> _EXTRACTED RECORDS_

........

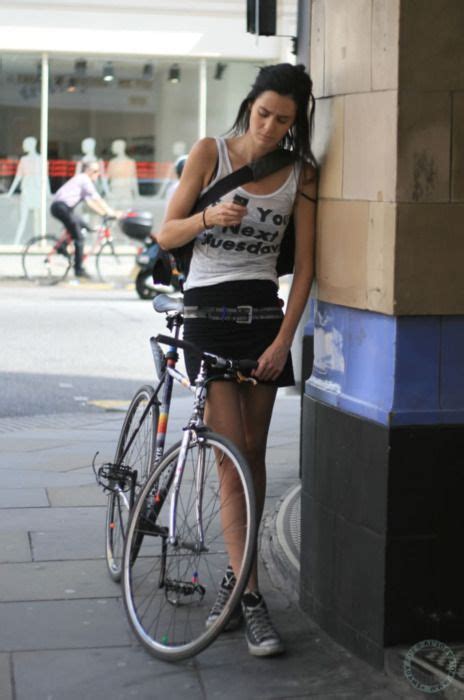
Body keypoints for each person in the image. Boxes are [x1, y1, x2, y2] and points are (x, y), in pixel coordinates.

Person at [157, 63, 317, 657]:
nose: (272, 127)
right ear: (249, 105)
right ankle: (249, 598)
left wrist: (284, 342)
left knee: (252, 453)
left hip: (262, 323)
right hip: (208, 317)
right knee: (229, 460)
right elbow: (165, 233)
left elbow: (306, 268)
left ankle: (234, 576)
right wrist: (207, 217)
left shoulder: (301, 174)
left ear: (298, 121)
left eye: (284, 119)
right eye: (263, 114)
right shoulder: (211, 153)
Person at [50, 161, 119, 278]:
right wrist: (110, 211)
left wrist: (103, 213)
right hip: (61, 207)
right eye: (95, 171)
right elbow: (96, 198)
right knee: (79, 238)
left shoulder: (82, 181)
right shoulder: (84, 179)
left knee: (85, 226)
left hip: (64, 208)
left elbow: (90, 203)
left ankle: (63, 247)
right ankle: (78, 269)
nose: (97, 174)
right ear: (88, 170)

........

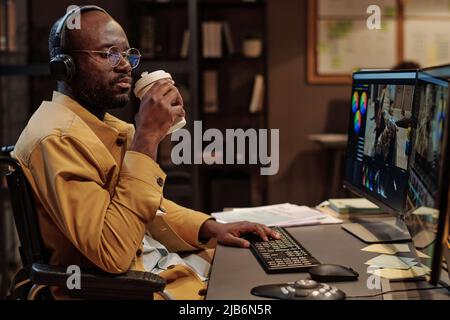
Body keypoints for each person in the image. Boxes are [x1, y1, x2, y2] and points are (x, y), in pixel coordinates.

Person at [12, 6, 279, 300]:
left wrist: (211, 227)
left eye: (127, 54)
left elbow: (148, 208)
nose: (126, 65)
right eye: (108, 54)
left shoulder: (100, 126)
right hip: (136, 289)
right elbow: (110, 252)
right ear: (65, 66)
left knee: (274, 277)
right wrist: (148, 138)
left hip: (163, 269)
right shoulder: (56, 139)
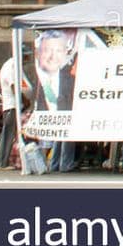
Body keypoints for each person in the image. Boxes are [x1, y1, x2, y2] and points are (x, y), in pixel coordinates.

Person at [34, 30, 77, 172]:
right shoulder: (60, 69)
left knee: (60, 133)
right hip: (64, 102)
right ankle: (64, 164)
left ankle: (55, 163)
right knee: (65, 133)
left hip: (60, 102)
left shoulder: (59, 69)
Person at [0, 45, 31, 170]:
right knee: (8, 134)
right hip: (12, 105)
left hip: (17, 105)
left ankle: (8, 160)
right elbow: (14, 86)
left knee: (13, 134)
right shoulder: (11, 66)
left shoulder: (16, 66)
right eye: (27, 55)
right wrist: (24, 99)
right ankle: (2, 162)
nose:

........

> _AIM OF THE TASK_
What is needed is a verbatim copy of every line in the records above from the one containing "left knee: (252, 453)" down to the one containing "right ear: (88, 170)", both included, and nothing more.

> _YOUR SOLUTION_
left knee: (252, 453)
left hip: (262, 323)
right hip: (208, 317)
right knee: (229, 460)
right elbow: (165, 233)
left elbow: (306, 268)
left ankle: (234, 576)
right wrist: (207, 217)
left shoulder: (301, 174)
left ear: (298, 121)
left eye: (284, 119)
right eye: (263, 114)
right shoulder: (211, 153)
Person at [50, 161, 119, 278]:
right wrist: (110, 211)
left wrist: (103, 213)
right hip: (61, 207)
right eye: (95, 171)
right elbow: (96, 198)
right knee: (79, 238)
left shoulder: (82, 181)
right shoulder: (84, 179)
left knee: (85, 226)
left hip: (64, 208)
left elbow: (90, 203)
left ankle: (63, 247)
right ankle: (78, 269)
nose: (97, 174)
right ear: (88, 170)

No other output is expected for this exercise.